§ **Task to complete**: Only lines that contain the word "your" are to be returned from the data below.
-- Source material follows --
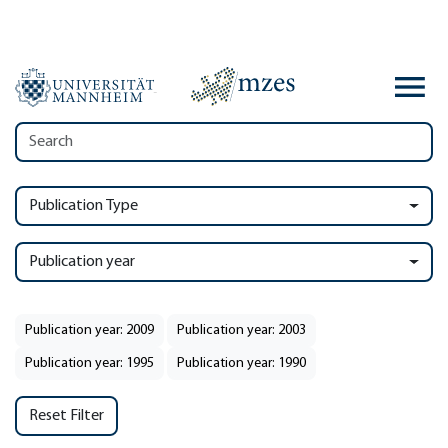
Publication Type
Publication year
Publication year: 2009
Publication year: 2003
Publication year: 1995
Publication year: 1990
Reset Filter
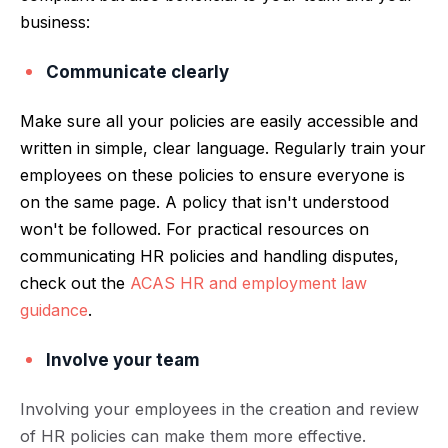
business:
Communicate clearly
Make sure all your policies are easily accessible and
written in simple, clear language. Regularly train your
employees on these policies to ensure everyone is
on the same page. A policy that isn't understood
won't be followed. For practical resources on
communicating HR policies and handling disputes,
check out the
ACAS HR and employment law
guidance
.
Involve your team
Involving your employees in the creation and review
of HR policies can make them more effective.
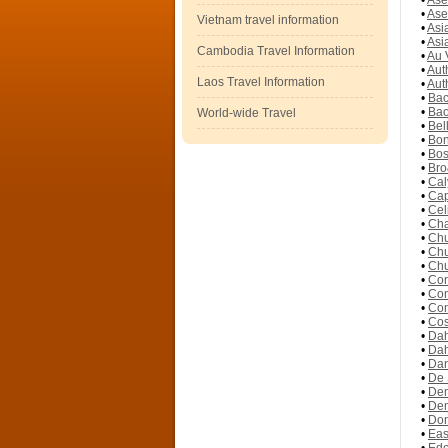
•
Ase
•
Ase
Vietnam travel information
•
Asi
•
Asi
Cambodia Travel Information
•
Au 
•
Aut
Laos Travel Information
•
Aut
•
Bac
•
Bao
World-wide Travel
•
Bel
•
Bon
•
Bos
•
Bro
•
Cal
•
Cap
•
Cel
•
Cha
•
Chu
•
Chu
•
Chu
•
Con
•
Con
•
Con
•
Cos
•
Dah
•
Dah
•
Dan
•
De 
•
Dem
•
Dem
•
Don
•
Eas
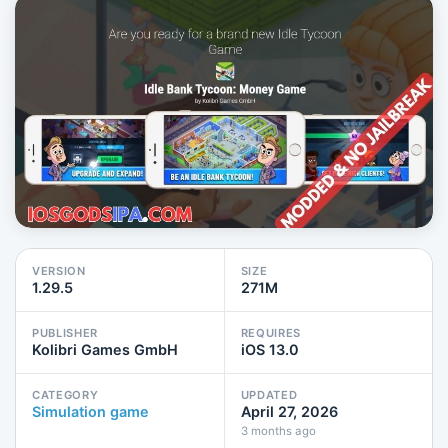
VERSION
SIZE
1.29.5
271M
PUBLISHER
REQUIRES
Kolibri Games GmbH
iOS 13.0
CATEGORY
UPDATED
Simulation game
April 27, 2026
3 months ago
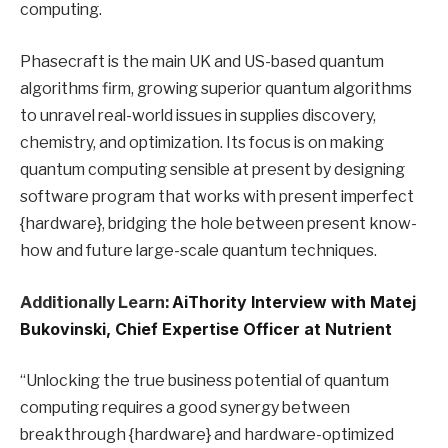
computing.
Phasecraft is the main UK and US-based quantum
algorithms firm, growing superior quantum algorithms
to unravel real-world issues in supplies discovery,
chemistry, and optimization. Its focus is on making
quantum computing sensible at present by designing
software program that works with present imperfect
{hardware}, bridging the hole between present know-
how and future large-scale quantum techniques.
Additionally Learn:
AiThority Interview with Matej
Bukovinski, Chief Expertise Officer at Nutrient
“Unlocking the true business potential of quantum
computing requires a good synergy between
breakthrough {hardware} and hardware-optimized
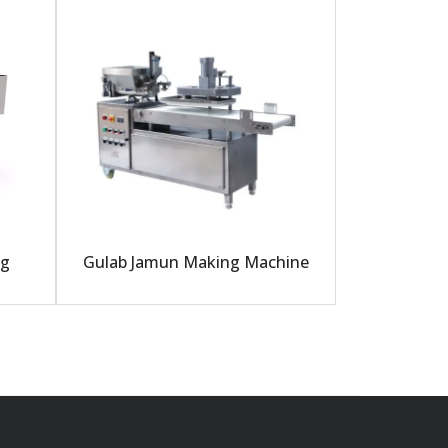
ng
Gulab Jamun Making Machine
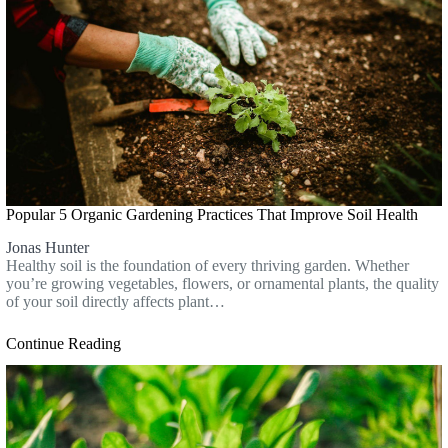
Popular 5 Organic Gardening Practices That Improve Soil Health
Jonas Hunter
Healthy soil is the foundation of every thriving garden. Whether
you’re growing vegetables, flowers, or ornamental plants, the quality
of your soil directly affects plant…
Continue Reading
-- Source material concluded --
§ **Reply**:
Make sure all your policies are easily accessible and
written in simple, clear language. Regularly train your
Involve your team
Involving your employees in the creation and review
of your soil directly affects plant…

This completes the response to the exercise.